Cara pertama ialah menggandeng nelayan menjadi milisi di laut. Artinya, nelayan direkrut pemerintah untuk menjadi bagian dari penjaga keamanan laut. Menurut dia, cara ini tergolong murah dan efektif dilakukan oleh Tiongkok dengan membuat milisi di sektor perikanan.
"Dalam satu tahun, nelayan China bisa menangkap sembilan hingga sepuluh drone dari laut mereka menggunakan jala," kata Iskandar dalam program Primetime News dengan tema Drone Asing 'Mata-matai' Laut RI?, Minggu, 3 Januari 2021 malam.
Kedua, Kementerian Pertahanan dan Kementerian Perhubungan bekerja sama mengembangkan alat pendeteksi objek bawah laut atau underwater object detection dataset (UDD). Alat ini kerap digunakan negara-negara maju untuk mengumpulkan data kelautan, perikanan, hingga pertahanan negara di bawah laut.
Baca: KSAL: Drone Bawah Laut Bisa Digunakan Industri dan Militer
Usul ketiga Iskandar ialah menanam sistem pengawasan berbasis sonar (sonar surveillance). Penanaman sistem ini juga harus diikuti dengan patroli ketat yang dilakukan Badan Keamanan Laut (Bakamla) bersama TNI Angkatan Laut.
"Patroli harus terus dilakukan di seluruh ALKI (Alur Laut Kepulauan Indonesia) dan choke point (titik sempit) di perbatasan," kata Iskandar.

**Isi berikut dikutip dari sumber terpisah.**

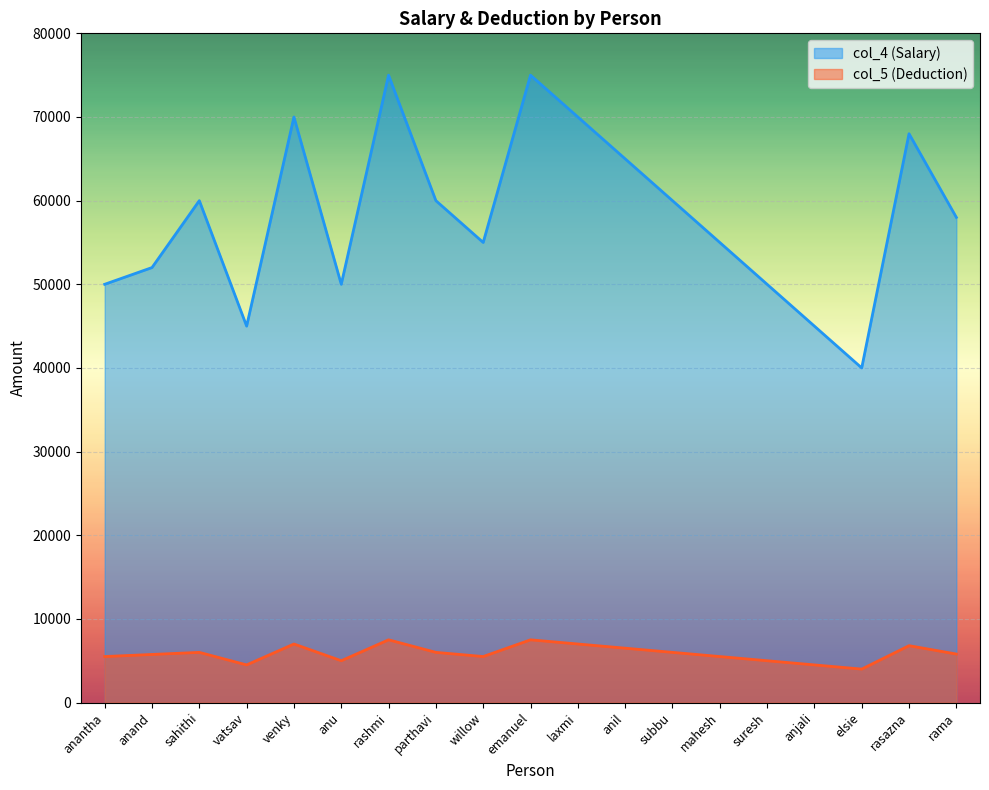

What is the lowest value of the col_5 (Deduction) series?

4000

Drone menjadi perbincangan hangat di awal tahun karena adanya temuan tak sengaja oleh nelayan Indonesia. Drone berukuran sekitar dua meter itu terjaring jala nelayan di Pulau Bonerate, Kepulauan Selayar, Sulawesi Selatan, pertengahan Desember 2020. Benda asing itu kemudian diamankan ke pangkalan TNI Angkatan Laut.